**Records shown**
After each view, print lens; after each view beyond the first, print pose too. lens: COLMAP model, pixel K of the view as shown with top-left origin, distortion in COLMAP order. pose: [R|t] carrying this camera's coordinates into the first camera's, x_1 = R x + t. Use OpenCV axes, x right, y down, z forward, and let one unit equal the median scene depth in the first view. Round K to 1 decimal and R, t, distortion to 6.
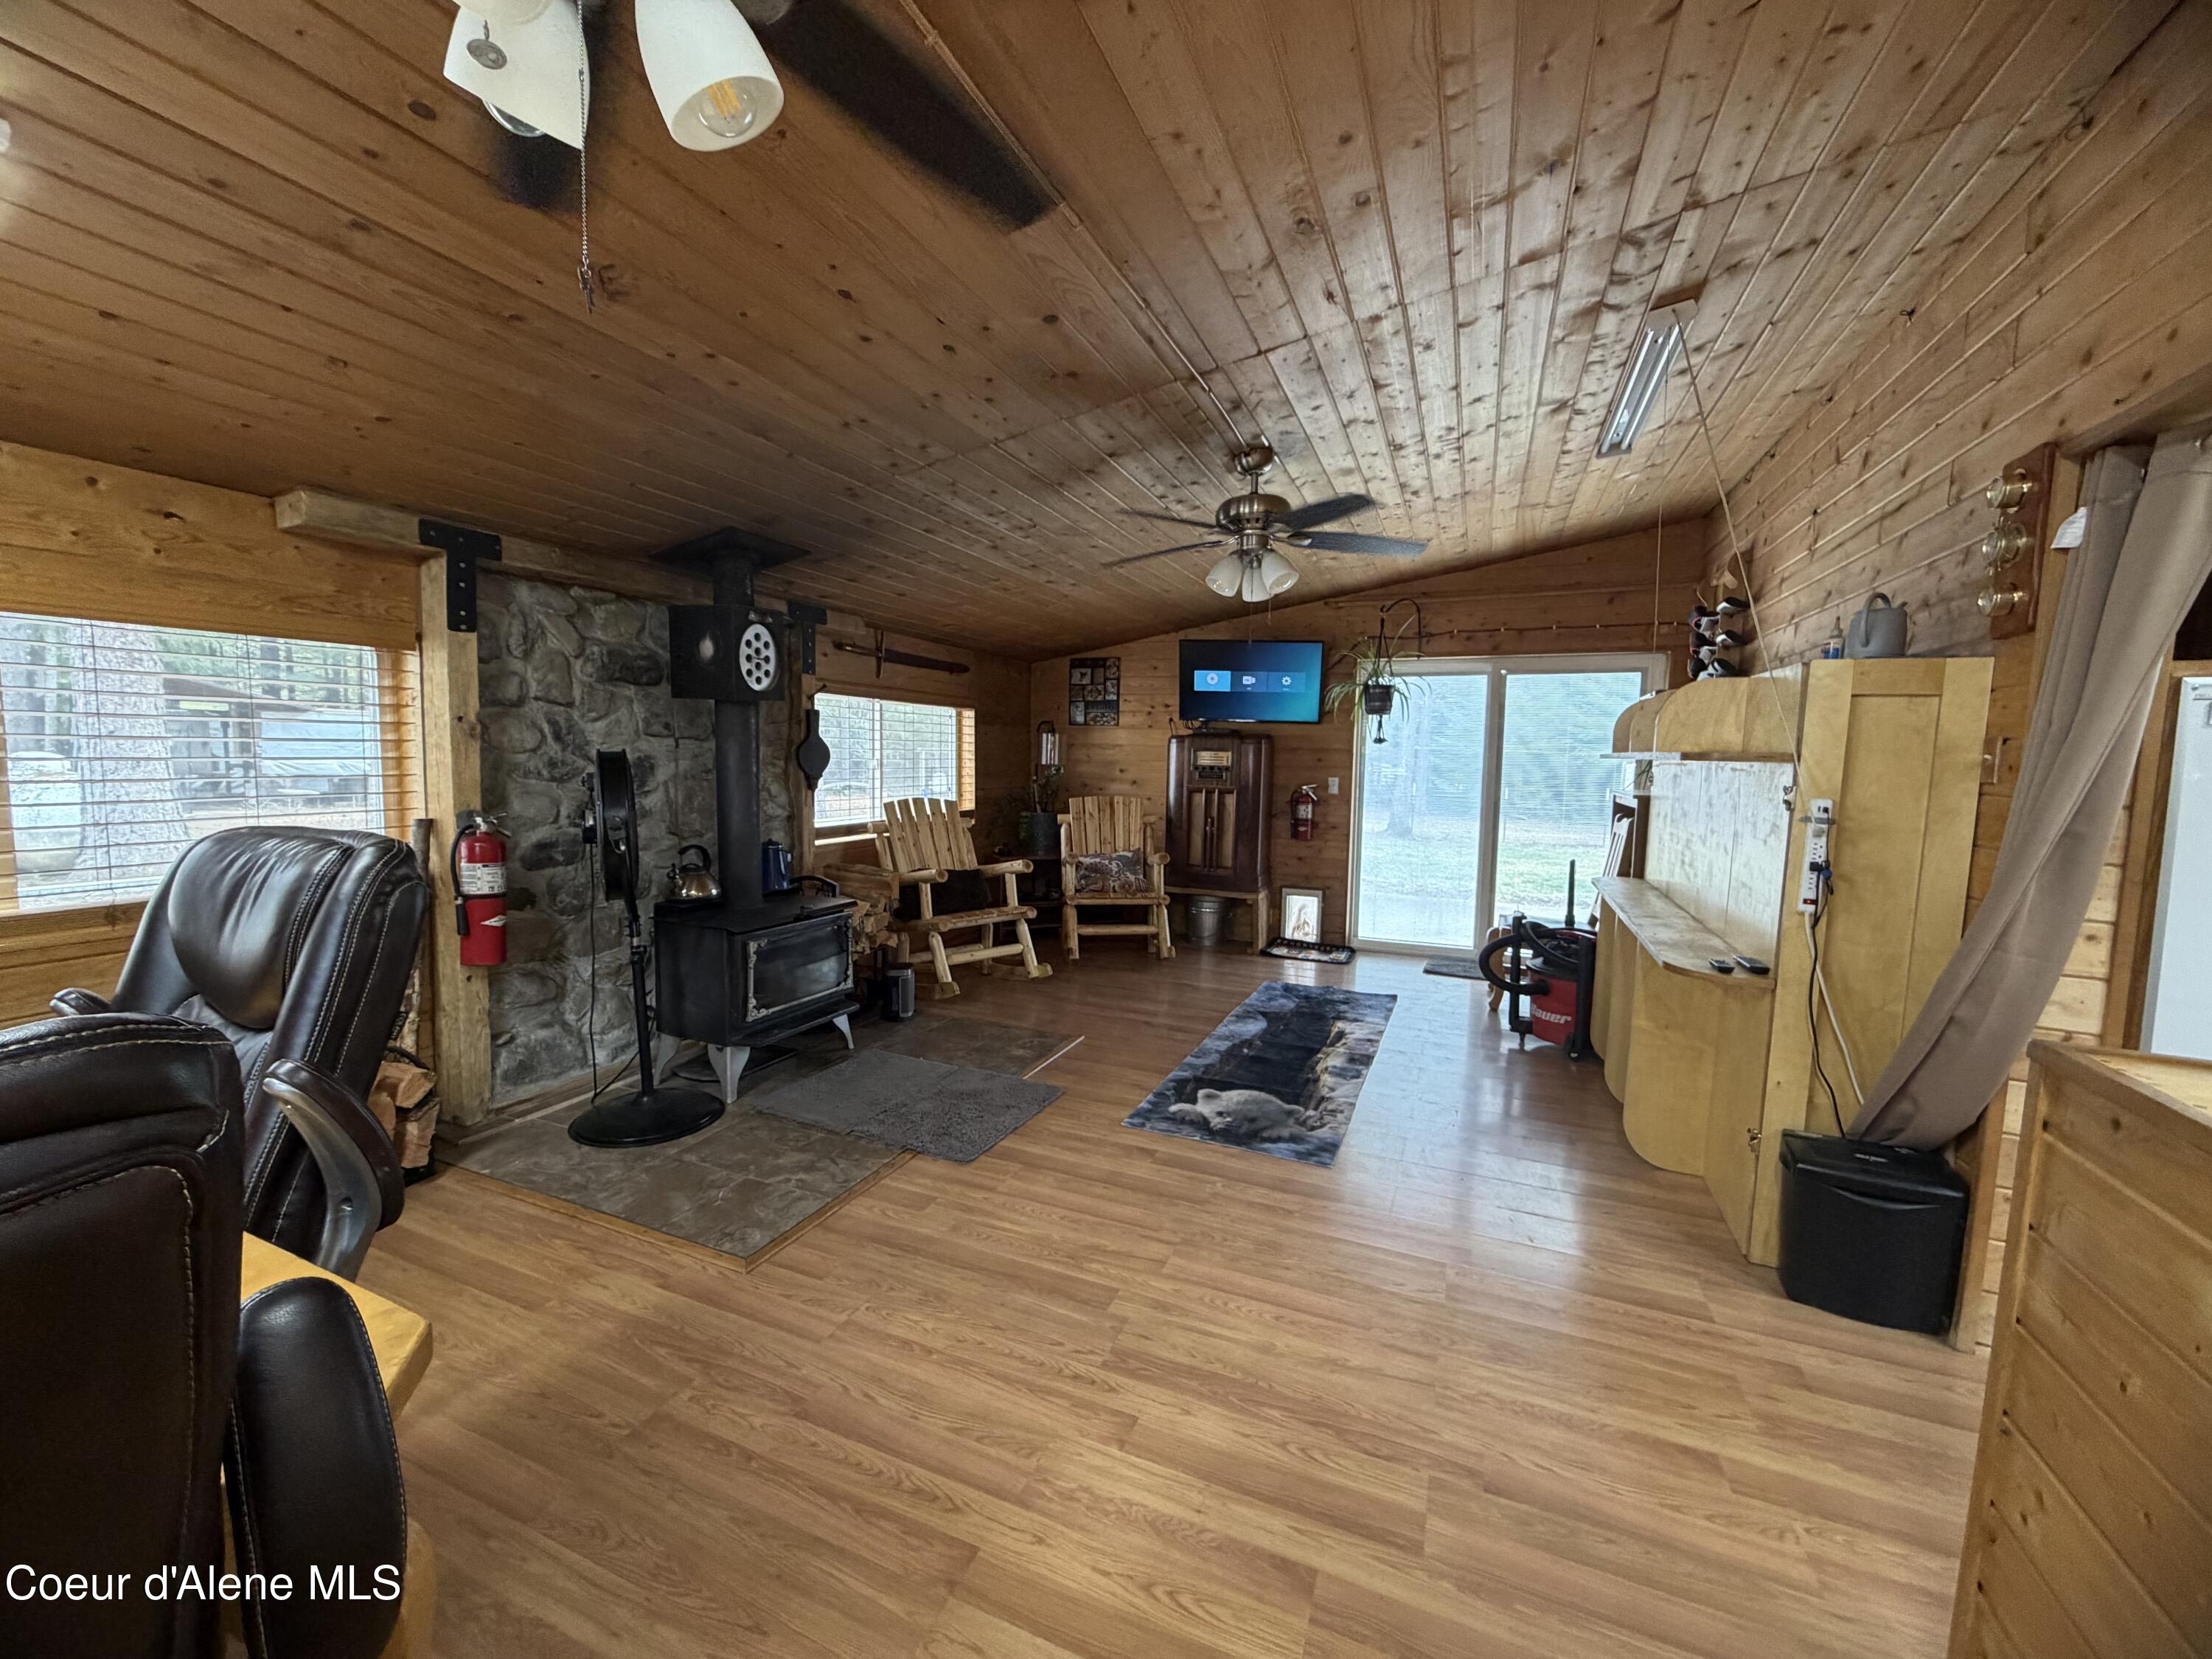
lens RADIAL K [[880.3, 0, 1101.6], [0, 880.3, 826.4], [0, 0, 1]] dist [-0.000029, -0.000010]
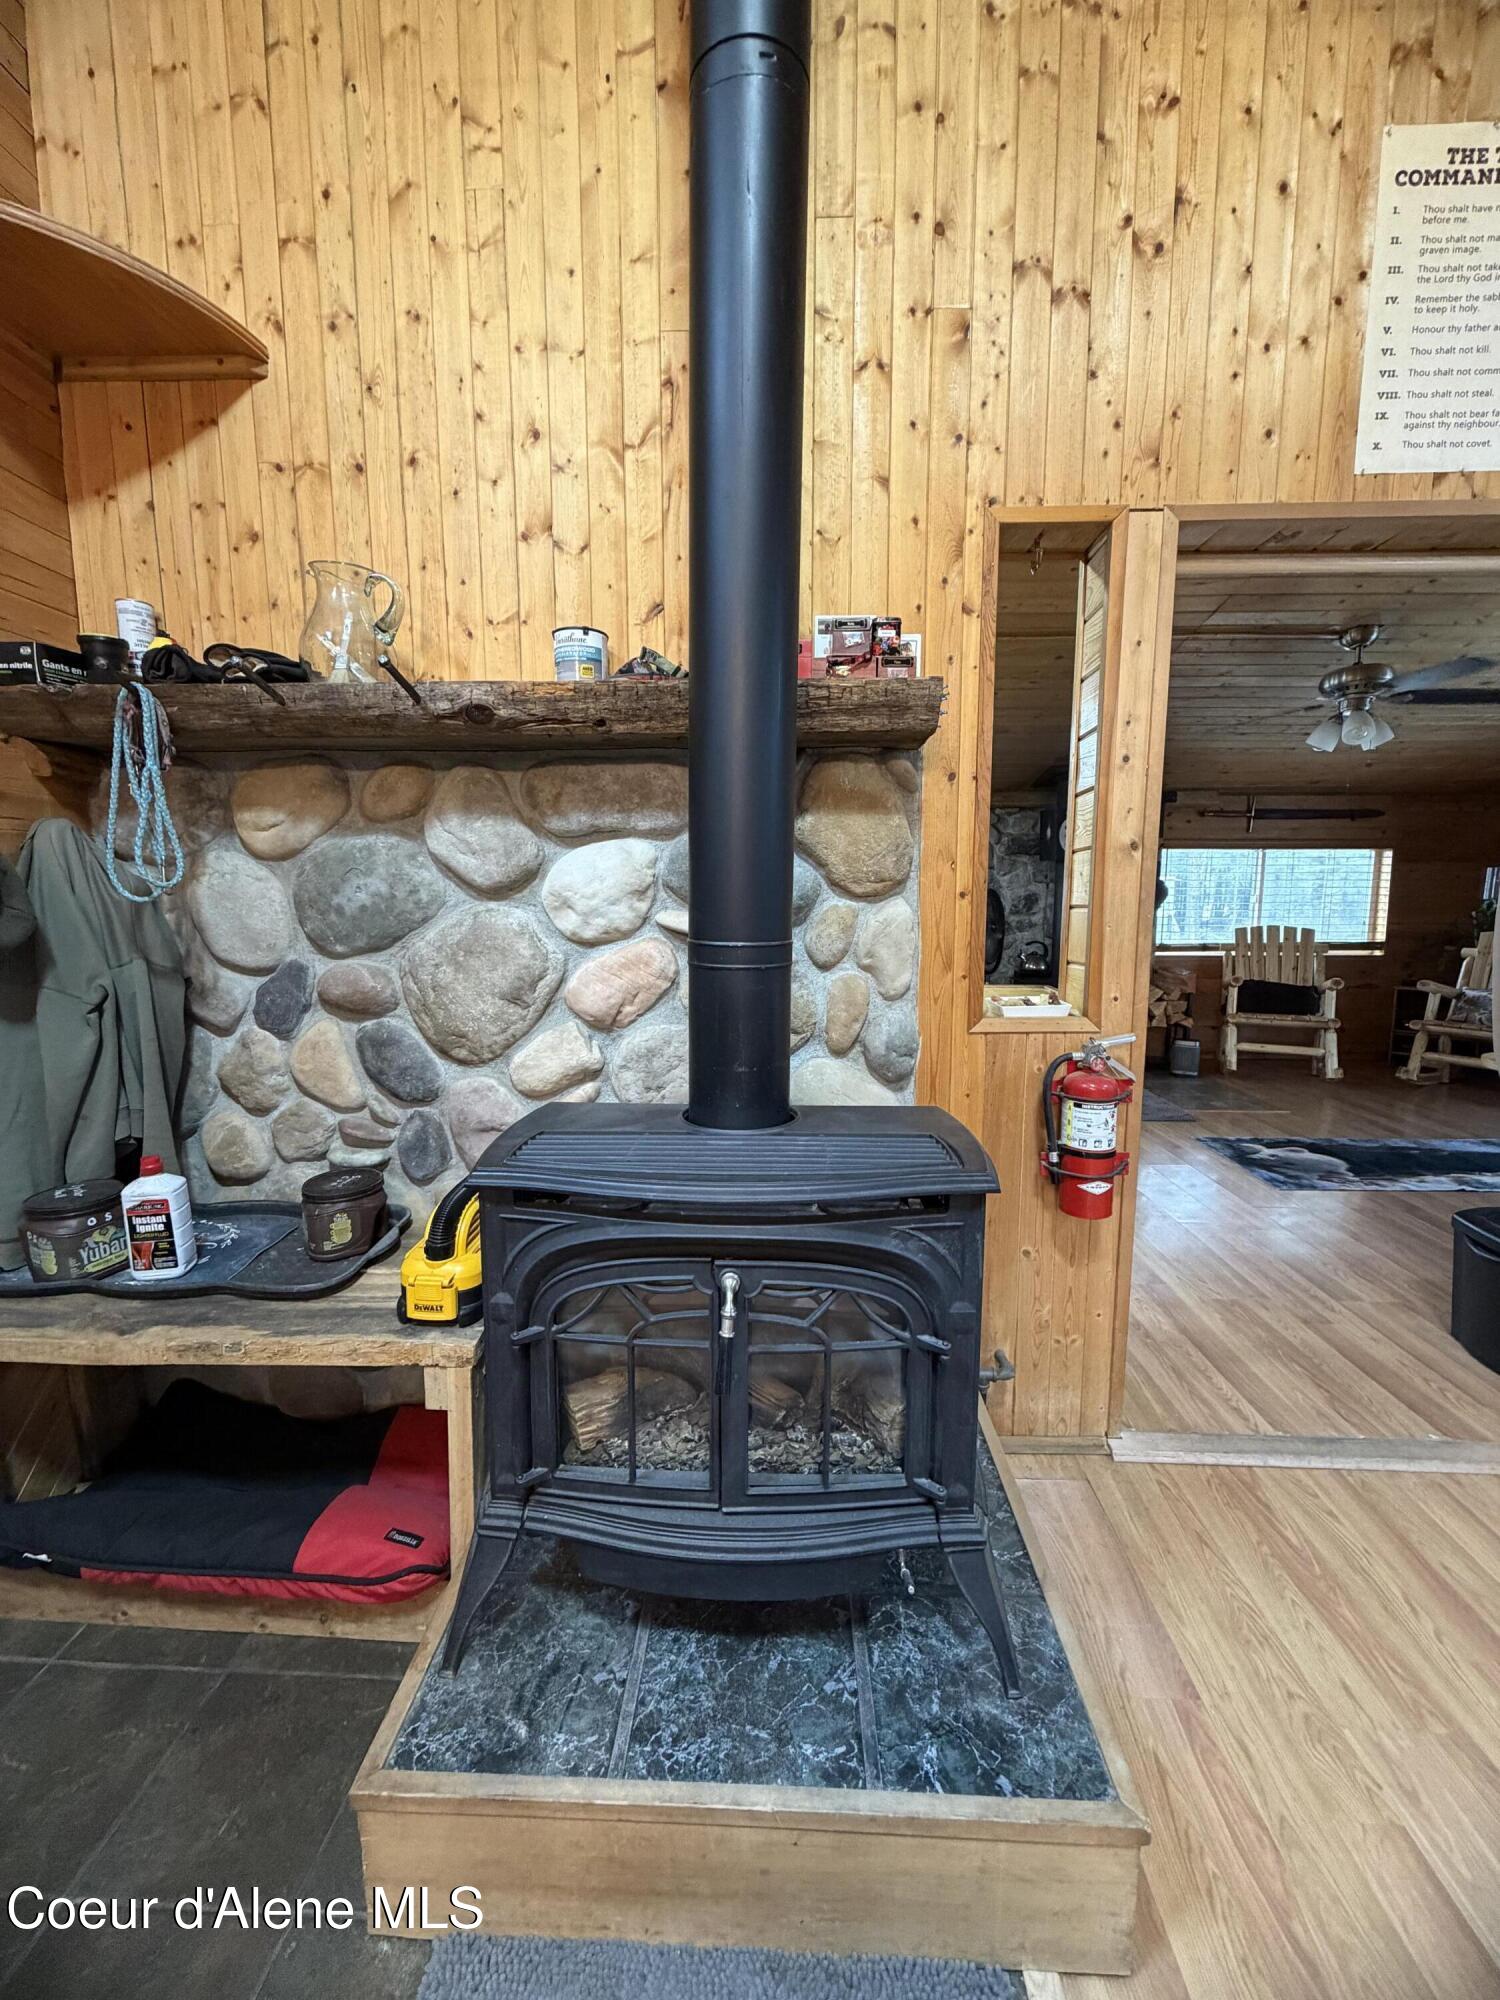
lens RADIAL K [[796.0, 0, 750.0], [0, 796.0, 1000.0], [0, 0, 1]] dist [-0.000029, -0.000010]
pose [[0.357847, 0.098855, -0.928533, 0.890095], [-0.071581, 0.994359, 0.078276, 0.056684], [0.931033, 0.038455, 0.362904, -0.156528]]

* * *

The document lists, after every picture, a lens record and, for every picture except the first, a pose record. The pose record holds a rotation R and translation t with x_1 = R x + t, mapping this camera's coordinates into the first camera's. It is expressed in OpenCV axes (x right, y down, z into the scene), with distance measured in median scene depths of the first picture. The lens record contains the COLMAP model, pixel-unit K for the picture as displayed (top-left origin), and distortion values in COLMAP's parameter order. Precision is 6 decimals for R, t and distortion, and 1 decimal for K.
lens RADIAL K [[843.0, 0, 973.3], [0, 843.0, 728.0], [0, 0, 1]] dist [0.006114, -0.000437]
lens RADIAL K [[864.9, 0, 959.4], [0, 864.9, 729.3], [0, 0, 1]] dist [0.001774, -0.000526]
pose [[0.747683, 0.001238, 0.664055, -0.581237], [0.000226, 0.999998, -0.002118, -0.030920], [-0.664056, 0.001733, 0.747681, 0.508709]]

**Exercise**
Can you extract the data from the line containing "After each view, print" through the line containing "0.038455, 0.362904, -0.156528]]", copying each line verbatim and leaving out the pictures?

**Answer box**
After each view, print lens; after each view beyond the first, print pose too. lens: COLMAP model, pixel K of the view as shown with top-left origin, distortion in COLMAP order. pose: [R|t] carrying this camera's coordinates into the first camera's, x_1 = R x + t. Use OpenCV axes, x right, y down, z forward, and let one unit equal the median scene depth in the first view. Round K to 1 decimal and R, t, distortion to 6.
lens RADIAL K [[880.3, 0, 1101.6], [0, 880.3, 826.4], [0, 0, 1]] dist [-0.000029, -0.000010]
lens RADIAL K [[796.0, 0, 750.0], [0, 796.0, 1000.0], [0, 0, 1]] dist [-0.000029, -0.000010]
pose [[0.357847, 0.098855, -0.928533, 0.890095], [-0.071581, 0.994359, 0.078276, 0.056684], [0.931033, 0.038455, 0.362904, -0.156528]]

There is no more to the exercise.